The proposals have nonetheless met with criticism from business and consumer groups, who argue that the government failed to conduct proper consultations on the implementation, timeline or economic implications of the new taxes. 

Operators warn that steep increases could drive consumers toward the black market, particularly in the gambling, tobacco and alcohol sectors. Critics further highlight the lack of oversight provisions and note that MORENA has yet to modernise Mexico’s outdated Federal Gaming and Lottery Law of 1947, which has remained in place for more than 80 years.

Opposition parties have heard the pleas of the gambling sector, with federal legislator Ricardo Mejía Berdeja of Partido del Trabajo (Workers Party) tabling a bill of reforms to the Chamber of Deputies.

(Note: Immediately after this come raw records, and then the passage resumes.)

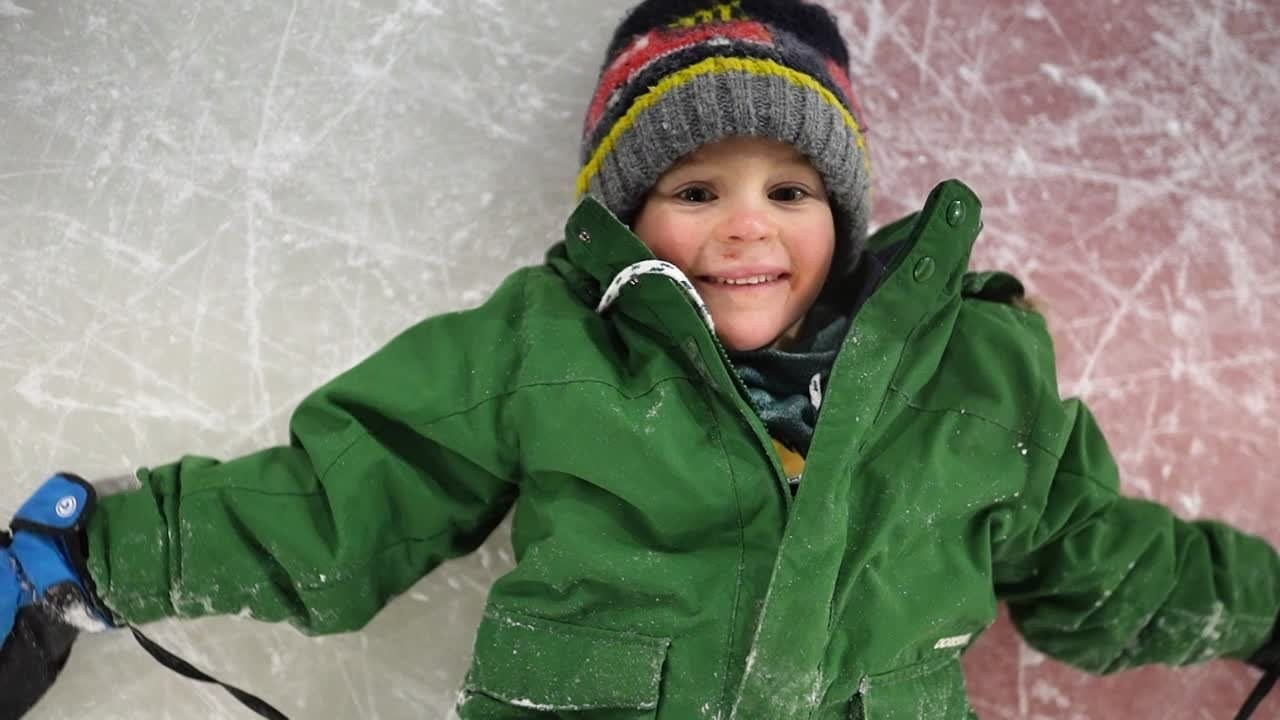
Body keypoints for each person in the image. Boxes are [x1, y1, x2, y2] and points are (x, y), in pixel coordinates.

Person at [2, 1, 1278, 718]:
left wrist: (1263, 603)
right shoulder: (550, 347)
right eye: (693, 186)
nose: (745, 224)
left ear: (839, 210)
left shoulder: (972, 374)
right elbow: (355, 486)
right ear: (624, 215)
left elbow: (1094, 560)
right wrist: (94, 557)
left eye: (789, 187)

Draft proposal call for the Mexico to increase its gambling age to +21, with committees tasked with establishing the first legislative framework to govern online gambling licences.  Yet as stands no MORENA minister has endorsed the mandate, that remains in the sidelines – despite MORENA officials recognising glaring liablities in Mexico current gambling regime.

Senators are expected to debate how long the new IEPS measures should remain in effect, and whether penalties and enforcement provisions should be aligned under the Criminal Code, including sanctions for non-compliance and illegal operations. 

The outcome of the committee review will determine whether President Claudia Sheinbaum can pass her first national budget without major amendments.

With public sensitivities running high  particularly over the perception that the reforms “punish the average Mexican consumer”  the passage of these unpopular sin taxes will serve as an early test of MORENA’s fiscal credibility, political cohesion and willingness to reform.